Another technique I've observed recently is having network stars feature in commercials that play during their own show's time slot. For instance, I was watching House, and the actor who plays Dr. Kutner (Kal Penn) was featured in a commercial. I was quick-forwarding through the ads, but I caught his face and rewound, thinking I'd gone too far. But no, my show was not back on. It was a well-planned commercial, making me watch it.

By the way, is it just me, or does House have more commercial breaks than other TV shows?

Overall, I think the most frustrating (and...good) strategy is Bravo's. They feature sponsored items on the shows (we're onto you, nondiscreet product placement lords over at Bravo), they break up the commercial breaks with funny clips and bloopers from the show that's playing (looking at you, Top Chef), and they also splice up the commercial break with commercials for other Bravo TV shows, as opposed to using those ads only at the beginning and end of the commercial break. For example, on TNT I know that if I see an ad for another TNT show, my show is about to come back on after it's over, so I hit play ahead of time. On Bravo, I keep hitting play for random Bravo commercials, as I never know which one will be the bookend commercial that signals my show coming back on.

My favorite shows are like Sons of Anarchy on FX, where Viewer Discretion is Advised, and I see the black screen forewarning me when my show's about to come back on. I pretty much like any show that flashes the same thing before the new scene's about to start, which is all I visually skim for as I FF commercials.

And then of course there's online TV, like, where they make your show pause for 15 or 30 seconds and force you to watch one featured commercial over and over again. That really ticks me off. Give me some variety at least! Especially when they trick you and play a minute-long commercial, and it's up to YOU to hit "continue" when it releases you from your commercial viewing prison. Tricky TV network bastards!

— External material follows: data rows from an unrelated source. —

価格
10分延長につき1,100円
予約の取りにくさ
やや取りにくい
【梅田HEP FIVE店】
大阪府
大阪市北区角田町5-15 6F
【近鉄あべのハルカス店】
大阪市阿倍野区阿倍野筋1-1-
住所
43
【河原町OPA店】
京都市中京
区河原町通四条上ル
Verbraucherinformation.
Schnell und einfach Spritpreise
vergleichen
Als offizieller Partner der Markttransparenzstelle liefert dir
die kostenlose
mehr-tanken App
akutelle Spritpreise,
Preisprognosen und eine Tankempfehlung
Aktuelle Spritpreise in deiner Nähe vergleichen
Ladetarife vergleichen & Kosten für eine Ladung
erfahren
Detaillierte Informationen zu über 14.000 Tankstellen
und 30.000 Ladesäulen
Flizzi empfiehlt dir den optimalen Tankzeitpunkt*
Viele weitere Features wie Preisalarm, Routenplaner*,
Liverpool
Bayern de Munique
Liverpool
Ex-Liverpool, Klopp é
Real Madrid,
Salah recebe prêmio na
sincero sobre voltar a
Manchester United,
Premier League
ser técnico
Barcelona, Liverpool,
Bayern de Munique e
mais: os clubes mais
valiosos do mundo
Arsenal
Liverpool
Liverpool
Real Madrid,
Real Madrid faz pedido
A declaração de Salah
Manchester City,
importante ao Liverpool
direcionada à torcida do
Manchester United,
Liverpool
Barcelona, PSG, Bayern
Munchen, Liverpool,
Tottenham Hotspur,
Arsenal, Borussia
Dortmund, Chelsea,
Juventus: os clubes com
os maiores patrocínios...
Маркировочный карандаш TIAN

Do you have any favorite shows or networks that tell you when to forward, pause and play? Have you noticed any other TIVO/DVR-proof tricks that the networks are using as they adapt to modern TV-watching habits?

Or am I an old-fuddy-duddy who should just skip to DLing everything online so that there are NO commercials? Personally, I feel as though that's only encouraging on-screen commercials that pop up during shows which I haaate.

Please feel free to share your thoughts and observations with me!